Со мной ни один из них знакомиться не захотел.

Моя мама с интересом, а Дашина мама, нахмурившись, наблюдали эту сцену. Даша лучезарно улыбнулась обоим новоявленным Ромео:

– Ой, спасибо мальчики! Вот, отнесите пожалуйста – она указала на свой чемодан. Когда же те чуть ли не вдвоём подхватили его, Даша не спеша подошла ко мне, и заложив руки за спину, привстала на носочки и поцеловала воздух у самой моей щеки:

– Привет, Кирилл!

Лица у парней вытянулись, а рейтинг Дарьи в глазах моей мамы подскочил сразу на несколько пунктов.

– Что ты стоишь, как истукан? – сказала мне мама.

– Но этот поцелуй был не для меня, – пожал я плечами

– А для кого же?

– Вон для них, – мотнул я головой в сторону парней, уже без прежнего энтузиазма тащивших Дашины вещи в вагон.

Даша продолжала так же сиять улыбкой, прижавшись ко мне плечом.

– А к тому же, – продолжил я ехидно, – Анастасия Марковна велела мне держать свои руки подальше от Дарьи. Ну я и обещал..

– МАМА! – Дашино лицо стало под цвет её волос, и она возмущённо топнула ногой.

– Всё правильно, всё правильно, – вступилась за смутившуюся Дашину маму моя, – Вам только слабину дай, так вы ещё, чего доброго, и закурите!

Все рассмеялись, а Анастасия Марковна потихоньку показала мне кулак.

– Отъезжающие, прощайтесь.
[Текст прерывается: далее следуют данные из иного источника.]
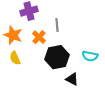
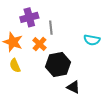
gray line: (57, 25) -> (51, 28), moved
cyan semicircle: (90, 56) -> (92, 40), moved

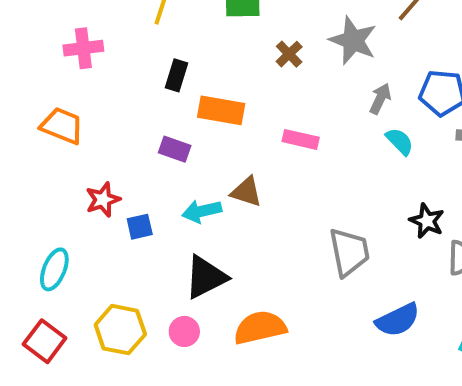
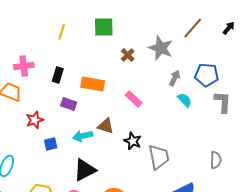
pink cross: (83, 48) -> (24, 66), moved
black rectangle: (177, 75) -> (58, 75), moved
pink rectangle: (301, 139) -> (134, 99), turned 30
red star: (103, 200) -> (35, 120), moved
black star: (427, 221) -> (133, 141), moved

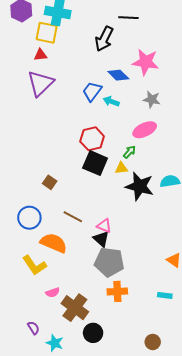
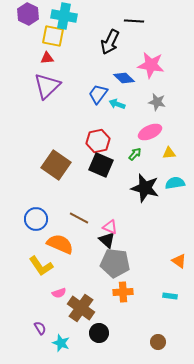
yellow triangle: (121, 168) -> (169, 153), moved
brown square: (50, 182) -> (56, 165), moved, size x2.0

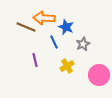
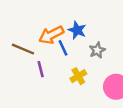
orange arrow: (44, 18) -> (51, 35), moved, turned -30
brown line: (26, 27) -> (23, 49), moved

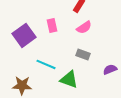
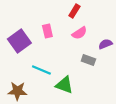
gray rectangle: (83, 54) -> (88, 60), moved
purple semicircle: (110, 69) -> (105, 44), moved

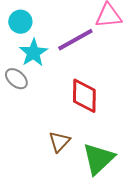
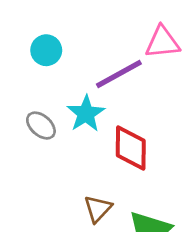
cyan star: (33, 53) -> (86, 114), moved

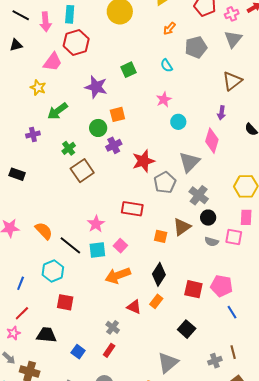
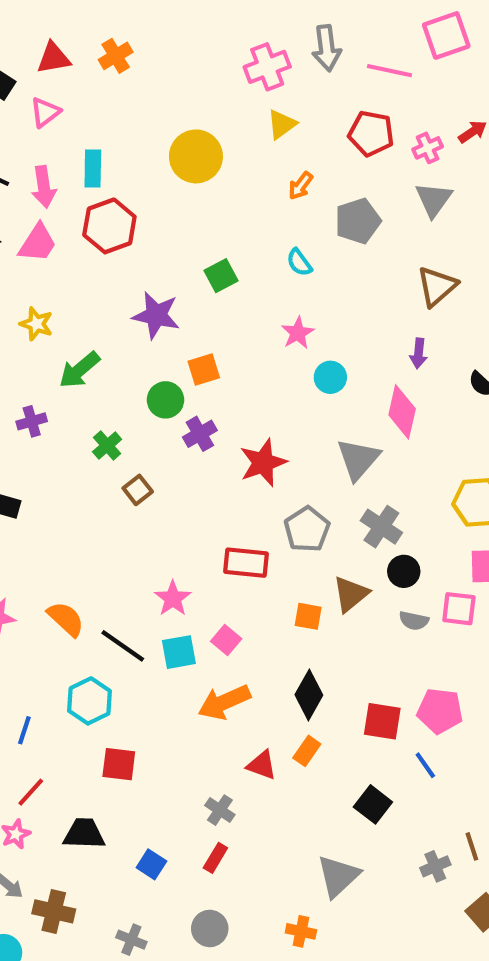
pink trapezoid: (53, 62) -> (38, 243), moved
brown square: (82, 171) -> (138, 490), size x0.6
gray pentagon: (165, 183) -> (307, 529), moved
blue line: (232, 312) -> (425, 765), moved

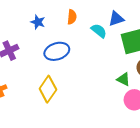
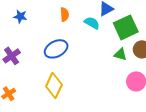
blue star: (38, 22) -> (20, 16), moved
green triangle: (123, 79) -> (120, 54), moved

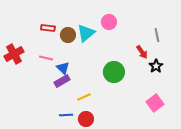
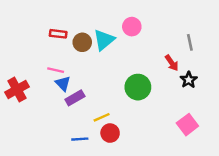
red cross: (14, 54) -> (17, 89), moved
blue triangle: (63, 68) -> (63, 83), moved
red circle: (86, 119) -> (110, 133), moved

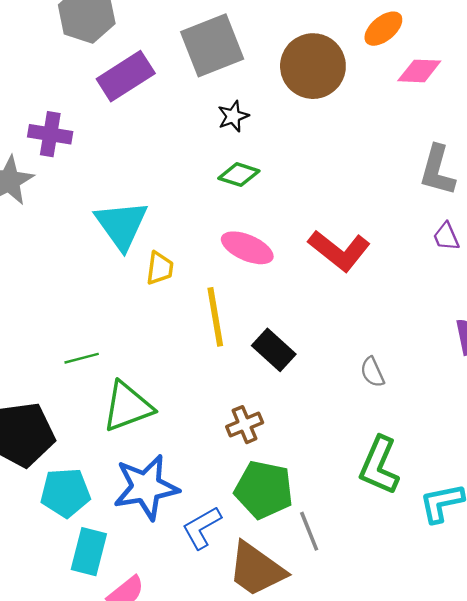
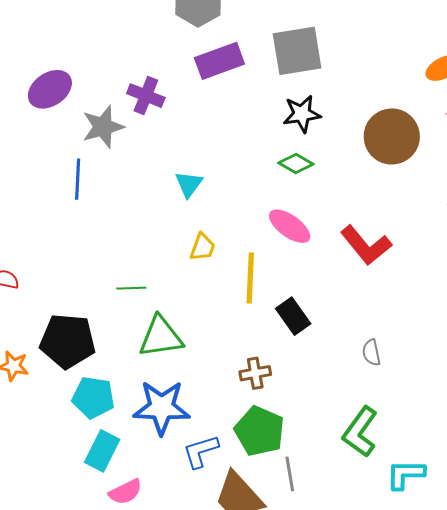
brown circle: (313, 66) -> (392, 136), moved
black star: (233, 116) -> (302, 114), size x1.4
cyan triangle: (121, 225) -> (189, 184), size x0.6
yellow trapezoid: (160, 268) -> (203, 247), moved

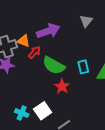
Провожающие – выходите из вагона, – раздались голоса проводников.

– «Одна слезинка украдкой появилась в её глазах» – продекламировал я.
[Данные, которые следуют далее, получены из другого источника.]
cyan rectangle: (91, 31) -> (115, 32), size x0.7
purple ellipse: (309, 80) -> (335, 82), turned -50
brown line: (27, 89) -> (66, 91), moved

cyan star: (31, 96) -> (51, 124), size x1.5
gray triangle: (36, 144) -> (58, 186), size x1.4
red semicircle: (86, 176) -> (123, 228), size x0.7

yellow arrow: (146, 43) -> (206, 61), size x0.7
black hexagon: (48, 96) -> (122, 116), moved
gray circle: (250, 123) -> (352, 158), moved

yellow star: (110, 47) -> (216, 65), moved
– Не паясничай! – строго сказала мне мама, и крепко обняла.

– Ну что же, – сказал я Даше, когда все наконец устроились, и поезд набрал ход, – По крайней мере наши мамы не вцепились друг другу в волосы сразу.

Даша рассмеялась.

– Но у нас, похоже, вырисовывается другая проблема, – добавил я уже серьёзно.

Интермедия 2

Вечером, Николай Михайлович, собираясь ко сну, спросил супругу:

– Аня, и как тебе избранница Кирилла? Пообщались?

– Дарья? – мама задумчиво повертела в руках оставленную сыном одну Дашину фотографию, – Да мы с тобой вроде бы всё правильно говорили; и худая, и лопоухая… Но очень, очень непростая, и что совершенно точно – очень неглупая девочка.
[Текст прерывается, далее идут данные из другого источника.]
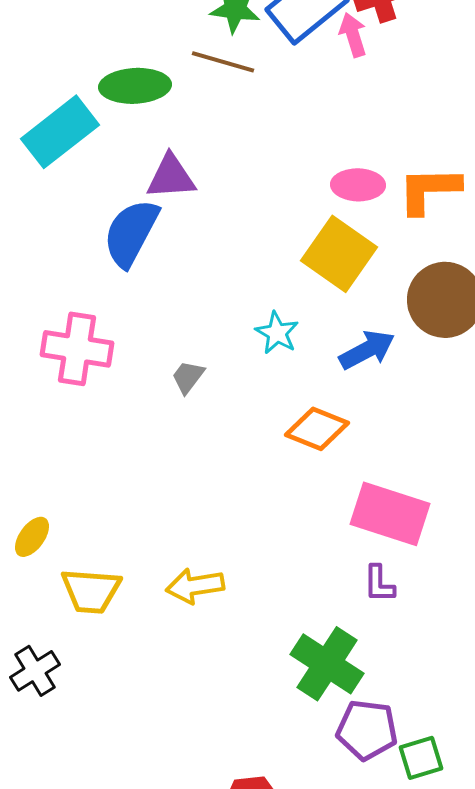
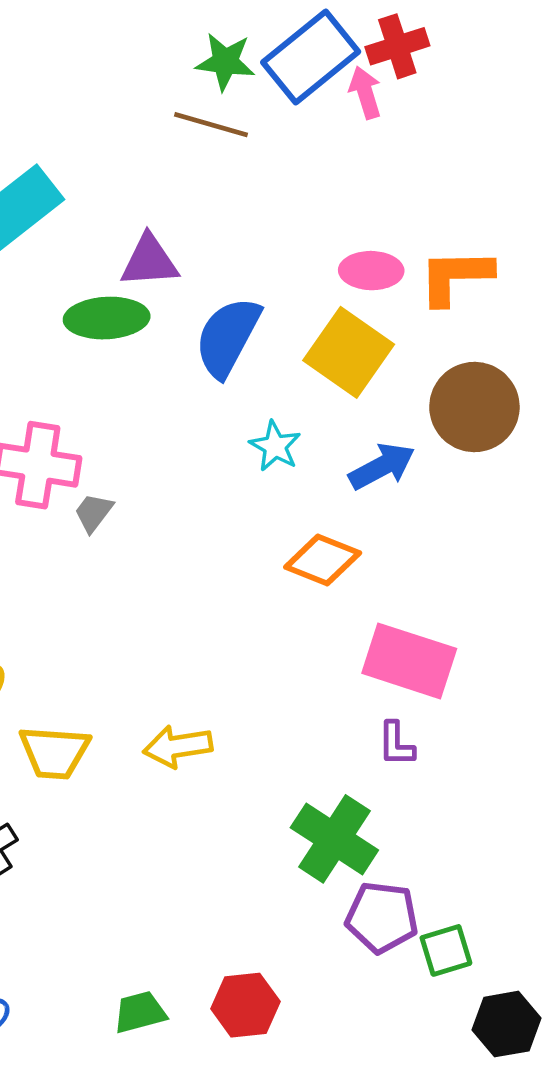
green ellipse: (135, 86) -> (107, 318), moved
blue semicircle: (131, 233) -> (228, 337), moved
gray trapezoid: (188, 377) -> (94, 513), moved

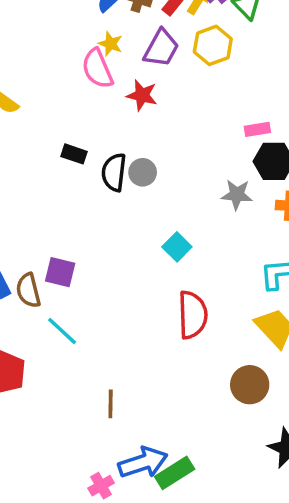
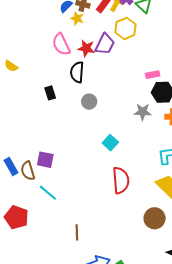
yellow star: (110, 44) -> (77, 18), moved
purple trapezoid: (161, 48) -> (105, 44), moved
red star: (142, 95) -> (86, 48), moved
black rectangle: (74, 154) -> (50, 93), turned 56
black semicircle: (114, 172) -> (77, 72), moved

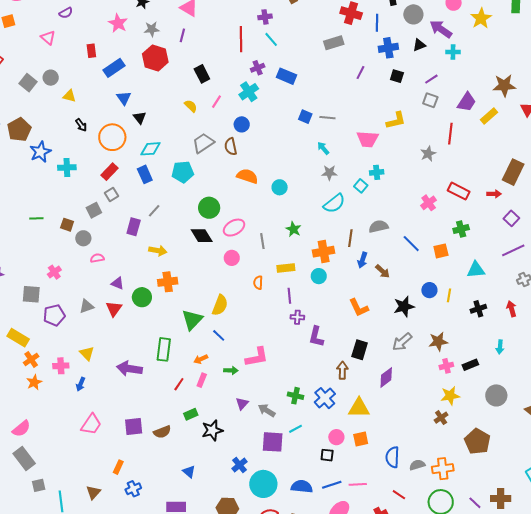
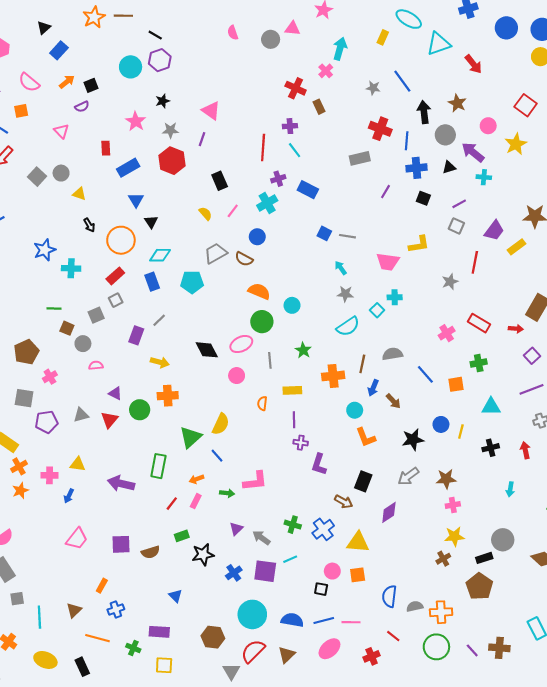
brown pentagon: (19, 130) -> (26, 352), moved
brown semicircle: (231, 147) -> (244, 259), turned -54
green circle: (209, 208) -> (262, 322), moved
green line: (36, 218) -> (54, 308), moved
cyan circle: (319, 276) -> (355, 410), moved
yellow triangle: (87, 353) -> (78, 464), turned -42
black rectangle: (470, 365) -> (484, 558), moved
brown arrow: (342, 370) -> (344, 502), turned 114
blue cross: (240, 465) -> (234, 573), moved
И добавила, уже погасив свет:

– Надеюсь, Кириллу на самом деле повезло с ней.

Глава 16

В поезде мы с Дашей, поменявшись с кем-то из пассажиров местами, заняли две боковушки, что давало нам возможность говорить более-менее спокойно, без посторонних. Даша уже привыкла доверять моим словам, а потому сразу посерьёзнела.

– Ты про этих двоих? – кивнула она в сторону наших спутников, периодически недобро смотревших в мою сторону, – разве я уже не разобралась с этой проблемой?

– С этими двумя – да, но будут и другие. Даша, я говорил тебе тогда на озере, – помнишь? – что у тебя полная свобода действий, отношений и т. п. И это будет именно так, и от своих слов я не отказываюсь. Но дело не в парочке романтично настроенных идиотов. Дело в отношении к тебе коллектива.

Даша недоуменно смотрела на меня

– Не понимаешь?

Она помотала головой

– Ты красивая и необычная. К тому же – «новенькая», причём во всех смыслах.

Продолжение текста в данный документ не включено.